## Document section

<<<<

Australian Guitar

Online Guitar Companies You Should Know About

MICAWBER, MALCOLM, SONNY... IN THE WORLD OF KEITH RICHARDS, EVEN HIS GUITARS ARE CHARACTERS. BUT THERE’S MORE TO HIS COLLECTION THAN THOSE FAMOUS TELES. THOUSANDS MORE…

- WORDS BY JONATHAN HORSLEY.

All kinds of rare and special ingredient­s go into The Rolling Stones’ sound. The rhythm is the backbone, Charlie

Watts’ touch and feel on the drum set binding it all together, tumbling between the sinewy and the edgy, the relaxed and the funky. On top there is

Mick Jagger on the mic, that ageless supernova of charisma. Somewhere in the middle you’ve got the strings, where the mojo is cooked up live.

In 2021, that’s Ronnie Wood and the ever-present survivor, Keith Richards, whose judicial taste in vintage guitars and amplificat­ion is augmented by an ear for alternate tunings and a playing style that summons ghosts from the Delta to shuttle around louche rhythms, layering melody on top, probing then retreating.

In the studio, an ever more byzantine recipe is followed; their sound is the room, the recording equipment, in the ancillary percussion and strings and how they work in concert. Richards is custodian of this recipe. He is both the hot sauce and the hand on the spoon, mixing everything.

As a guitar player, what is the first guitar you think of when you think of Richards? For many, it has to be the Fender Telecaster, maybe ‘Micawber’, Richards’ number one, the 1953 Blackguard with five strings and a Frankenste­in spec, a battered Butterscot­ch Blonde forever slung at a 45-degree angle from Richards’ hip.

Or perhaps it is ‘Malcolm’, a ’54 model in natural finish that has similarly been augmented, five-strings, left in open tunings. Then there is the black 1975 Fender Telecaster Custom, which made its debut – as did Keith’s new foil, Ronnie Wood – on the Stones’ Tour Of The Americas ’75, or Sonny, the ’67 Sunburst Tele.

But let’s take it back to the beginning, because those Telecaster­s only tell part of the Keith Richards story.

THE EARLY DAYS: 1960-64

The population of Keith Richards’ guitar collection is estimated to range between 1,000 and 3,000 – but just like the rest of us, he had to start somewhere. His mother got him a Rosetti acoustic when he was around 13. Ten quid was a bit of money in 1959 but it proved a shrewd investment.

>>>>

## The records
<<<<

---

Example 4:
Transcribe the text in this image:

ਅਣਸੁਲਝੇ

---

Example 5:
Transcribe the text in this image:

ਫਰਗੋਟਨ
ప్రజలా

>>>>

## Complete the following
1. Reproduce the records word for word, every line from start to end.
2. Continue the article about Keith Richards' guitars from the point where it stops.

## Answers to each task
1.
---

Example 4:
Transcribe the text in this image:

ਅਣਸੁਲਝੇ

---

Example 5:
Transcribe the text in this image:

ਫਰਗੋਟਨ
ప్రజలా

2.
Just like the rest of us, he was confronted with Malagueña early on; taught by his grandfathe­r, it was the first song Richards learned. The acoustic would become key, not only to Richards’ playing style but his entire guitar philosophy. He often speaks of the acoustic’s purity. Learn to work it, and only then can you appreciate what it takes to use the electric.

As Richards says, “The electric guitar? All they did was put a phone in it. But it was the right phone at the right time.” For a band with an electric pulse, it is remarkable that so many occasions have called for the acoustic guitar.

When The Rolling Stones parked themselves in Regent Street Studios, in January 1964, to record their debut album, Richards’ electric of choice was a Harmony Meteor H70 that he had bought the year previous. The Meteor had a thin hollow arch-top body of spruce and maple, and a short scale length of 24 inches. A pair of gold-foil DeArmond pickups gave the Meteor a raw tone that would become part of the soundtrack to the 60s. Notably, The Kinks’ Dave Davies playing one on “You Really Got Me”.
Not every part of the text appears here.